State AGs debate cases in upcoming Supreme Court review of ACA

A debate presented Feb. 9 at the National Press Club in Washington set the stage for opposing views expected next month when the Supreme Court begins consideration of the Affordable Care Act’s constitutionality. Virginia Attorney General Kenneth Cuccinelli presented the case that the law should be ruled unconstitutional, and Massachusetts Attorney General Martha Coakley presented what would likely be the government’s case for preserving ACA.

Coakley, who spoke first, contended that the Massachusetts health law (so-called Romney Care) is a prototype of what the federal bill does. She pointed out that Gov. Mitt Romney in 2006 stated that the bill was "not only constitutional but good public policy." She cited statistics indicating that 98 percent of Massachusetts residents now have health care access (15 percent higher than the national average), and that Massachusetts law reduces spending and emergency room care costs by over 30 percent.

Coakley said that approval of the mandate is "not even a close call" under the Commerce and "necessary and proper" provisions of the U.S. constitution.  She cited as precedent a 1942 case (Wickard v. Filburn), which involved regulation of the wheat market.

Cuccinelli argued, "The federal government cannot compel you into commerce or to buy a product."  He added, "If you are ordered to buy healthcare, you can be ordered to buy a car or a gym membership."  He contended that the "mandate requires a radical, dramatic expansion of the Commerce Clause."

During questions, Coakley pointed out that auto insurance is required, and precedent allows congressional action on healthcare. Cuccinelli responded that the difference between state and national requirements is significant.

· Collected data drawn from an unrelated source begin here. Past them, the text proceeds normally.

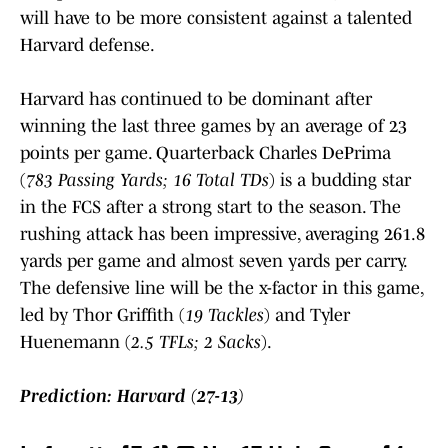
will have to be more consistent against a talented
Harvard defense.
Harvard has continued to be dominant after
winning the last three games by an average of 23
points per game. Quarterback Charles DePrima
(
783 Passing Yards; 16 Total TDs
) is a budding star
in the FCS after a strong start to the season. The
rushing attack has been impressive, averaging 261.8
yards per game and almost seven yards per carry.
The defensive line will be the x-factor in this game,
led by Thor Griffith (
19 Tackles
) and Tyler
Huenemann (
2.5 TFLs; 2 Sacks
).
Prediction: Harvard (27-13)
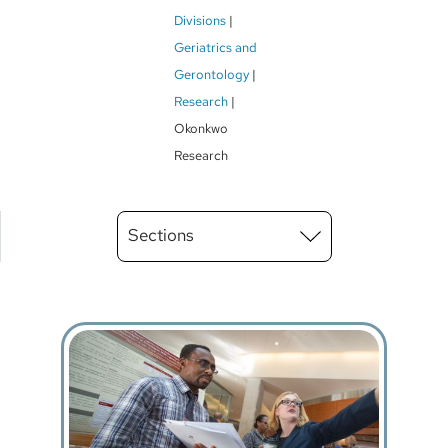
Breadcrumb
Divisions
Geriatrics and
Gerontology
Research
Okonkwo
Research
Main
Sections
Menu
level
3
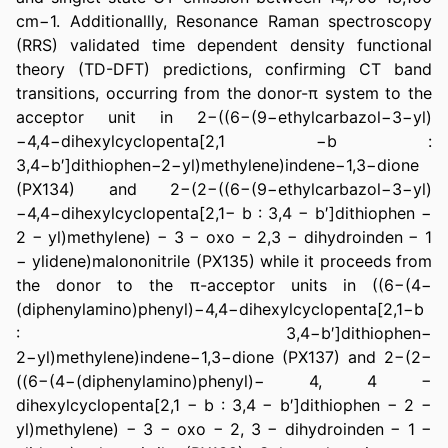
cm−1. Additionallly, Resonance Raman spectroscopy 
(RRS) validated time dependent density functional 
theory (TD-DFT) predictions, confirming CT band 
transitions, occurring from the donor-π system to the 
acceptor unit in 2−((6−(9−ethylcarbazol−3−yl)
−4,4−dihexylcyclopenta[2,1 −b : 
3,4−b′]dithiophen−2−yl)methylene)indene−1,3−dione 
(PX134) and 2−(2−((6−(9−ethylcarbazol−3−yl)
−4,4−dihexylcyclopenta[2,1− b : 3,4 − b′]dithiophen − 
2 − yl)methylene) − 3 − oxo − 2,3 − dihydroinden − 1 
− ylidene)malononitrile (PX135) while it proceeds from 
the donor to the π-acceptor units in ((6−(4−
(diphenylamino)phenyl)−4,4−dihexylcyclopenta[2,1−b 
: 3,4−b′]dithiophen− 
2−yl)methylene)indene−1,3−dione (PX137) and 2−(2−
((6−(4−(diphenylamino)phenyl)− 4, 4 − 
dihexylcyclopenta[2,1 − b : 3,4 − b′]dithiophen − 2 − 
yl)methylene) − 3 − oxo − 2, 3 − dihydroinden − 1 − 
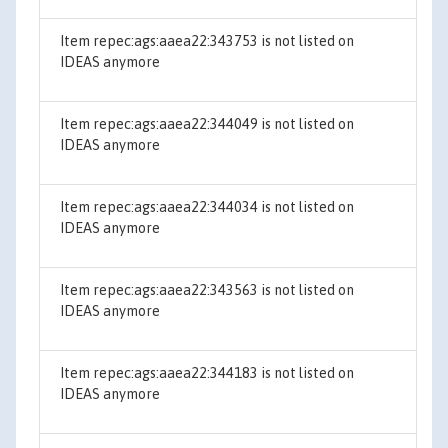
Item repec:ags:aaea22:343753 is not listed on
IDEAS anymore
Item repec:ags:aaea22:344049 is not listed on
IDEAS anymore
Item repec:ags:aaea22:344034 is not listed on
IDEAS anymore
Item repec:ags:aaea22:343563 is not listed on
IDEAS anymore
Item repec:ags:aaea22:344183 is not listed on
IDEAS anymore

The debaters also squared off on whether provisions of the bill already in place (e.g., children’s coverage through age 26, no denials of insurance coverage due to pre-existing conditions) can be severed if the overall mandate is ruled unconstitutional. Coakley asserted, "The courts so far have ruled that it is severable.  Congress will have to find a way to pay for them." Cuccinelli countered that if the provisions are severed, the government would also have to drop Medicaid expansion as a burden to the states.  Coakley responded that any Medicaid denial would be unprecedented. 

Both Coakley and Cuccinelli agreed that since the Court has always approved Medicaid, any denial now would have to be based on a "significant burden" and "coercion" to break precedent. Coakley said that would be an "uphill battle" to prove.

The attorneys general were also asked if "the politics of the court — the appointing power" rather than the merits of the policy would drive the decision.  Cuccinelli conceded that "it should not surprise anyone that judges and justices tend to be closer to the world view of the presidents that appoint them." Noneltheless, both Coakley and Cuccinelli agreed that in a "close case" this significant, the justices would rule on the merits.